The terrace provides the best vantage point for looking back across the courtyard, to the grand spectacle - the auction block. This square has been quarried locally, from a site along a nearby river, its bulk mined out of the same pits from which a large part of the estate's main building itself originated. The entire block measures some twenty feet across on all sides, but is only three feet high - a simple enough step up for any free man, an easy lift for the slave properties to be displayed there.

Sunk into the center of the stone, at approximately five feet apart, are two tethering posts. Presumably, they are to hold a slave fixed in a spread-eagle stance as they stand in the unenviable position of being on display for sale. Attached to the rings at the top of each cast-iron post are several lengths of steel chain fitted with iron hooks and cuffs. When not in use, the chains rest draped across the space between the two poles, leaving them laying in wait for the first unsuspecting ... customer.

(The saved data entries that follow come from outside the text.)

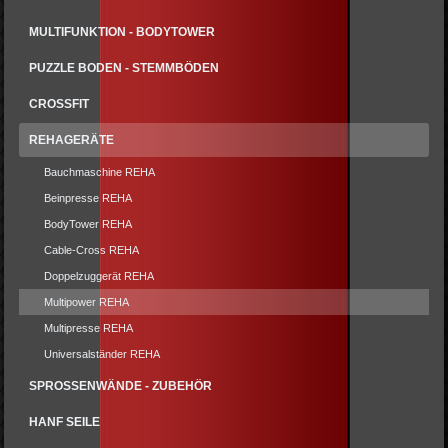
MULTIFUNKTION - BODYTOWER
PUZZLE BODEN - STEMMBÖDEN
CROSSFIT
REHAGERÄTE
Bauchmaschine REHA
Beinpresse REHA
BodyTower REHA
Cable-Cross REHA
Doppelzuggerät REHA
Multipower REHA
Multipresse REHA
Universalständer REHA
SPROSSENWÄNDE - ZUBEHÖR
HANF SEILE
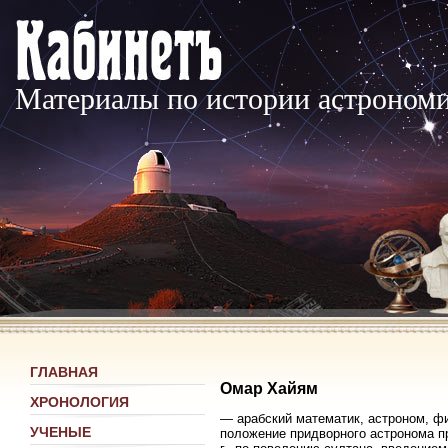
Материалы по истории астроном
ГЛАВНАЯ
Омар Хайям
ХРОНОЛОГИЯ
— арабский математик, астроном, фи
УЧЕНЫЕ
положение придворного астронома п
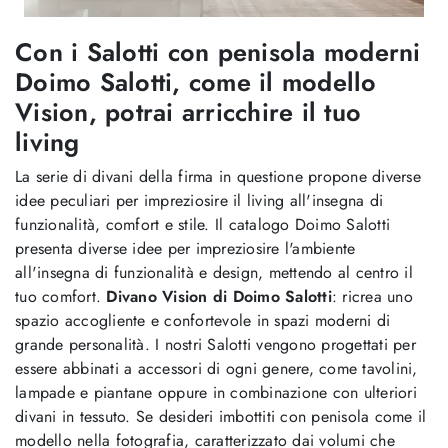
Con i Salotti con penisola moderni
Doimo Salotti, come il modello
Vision, potrai arricchire il tuo
living
La serie di divani della firma in questione propone diverse
idee peculiari per impreziosire il living all'insegna di
funzionalità, comfort e stile. Il catalogo Doimo Salotti
presenta diverse idee per impreziosire l'ambiente
all'insegna di funzionalità e design, mettendo al centro il
tuo comfort.
Divano Vision di Doimo Salotti
: ricrea uno
spazio accogliente e confortevole in spazi moderni di
grande personalità. I nostri Salotti vengono progettati per
essere abbinati a accessori di ogni genere, come tavolini,
lampade e piantane oppure in combinazione con ulteriori
divani in tessuto. Se desideri imbottiti con penisola come il
modello nella fotografia, caratterizzato dai volumi che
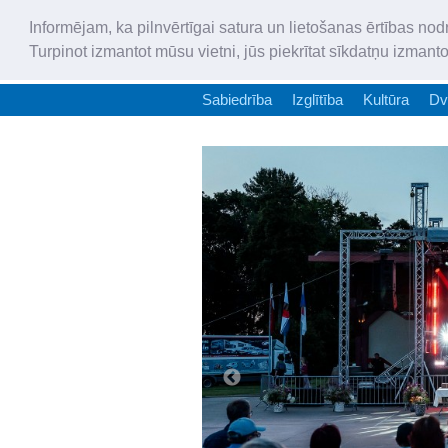
Informējam, ka pilnvērtīgai satura un lietošanas ērtības nod
Turpinot izmantot mūsu vietni, jūs piekrītat sīkdatņu izmant
Sabiedrība
Izglītība
Kultūra
Dv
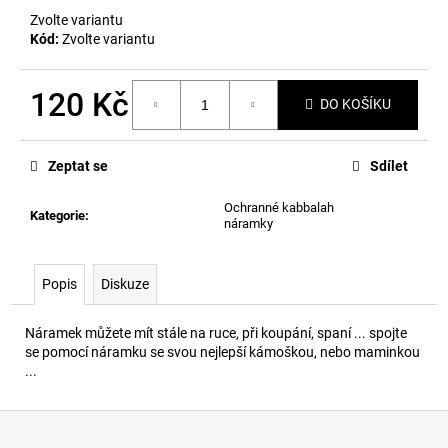
č
Zvolte variantu
u
Kód:
Zvolte variantu
j
e
m
120 Kč
DO KOŠÍKU
e
Měrná
cena:
Zeptat se
Sdílet
Ochranné kabbalah
Kategorie
:
náramky
Popis
Diskuze
Náramek můžete mít stále na ruce, při koupání, spaní ... spojte
se pomocí náramku se svou nejlepší kámoškou, nebo maminkou
...
Z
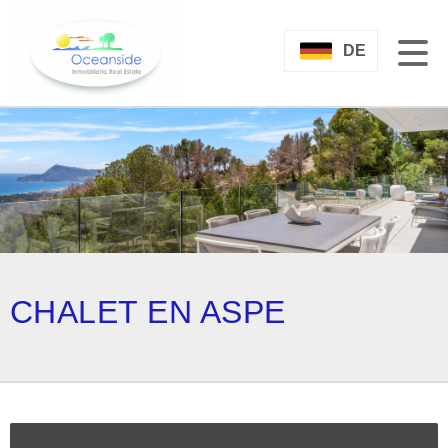
DE
CHALET EN ASPE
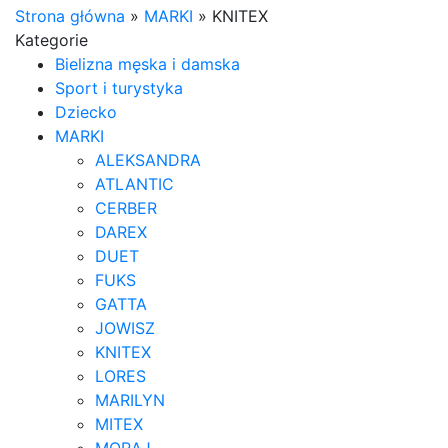
Strona główna
»
MARKI
»
KNITEX
Kategorie
Bielizna męska i damska
Sport i turystyka
Dziecko
MARKI
ALEKSANDRA
ATLANTIC
CERBER
DAREX
DUET
FUKS
GATTA
JOWISZ
KNITEX
LORES
MARILYN
MITEX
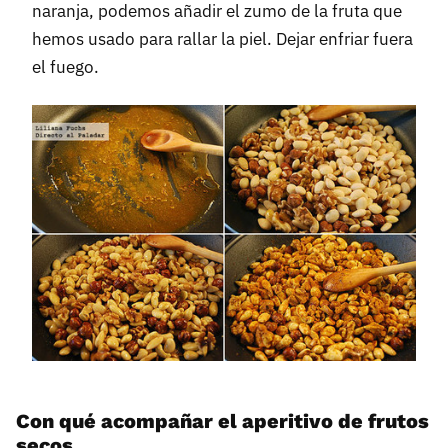
naranja, podemos añadir el zumo de la fruta que
hemos usado para rallar la piel. Dejar enfriar fuera
el fuego.
Con qué acompañar el aperitivo de frutos
secos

In place just behind the tethering posts is a raised platform of the same dusky limestone, a rectangle three feet wide by four feet long - just the right size for positioning a slave to kneel, or crouch on all fours, for inspection by potential buyers.

Turning back to the building, beyond the doorway is an expansive front foyer with a vaulted ceiling, and a set of stocks in the center to serve as both useful tool and careful warning. Several hallways branch out from this chamber, leading back into the labrynth of corridors housing offices, private chambers, and slave quarters - even a fully stocked laboratory, home to the resident liche.

The second story echoes the floor plan of the first, with the added feature of an occasional mullioned window casting a view on the grounds and the forest beyond, and the building is floored throughout with marble tiles of rich Italian serpentine.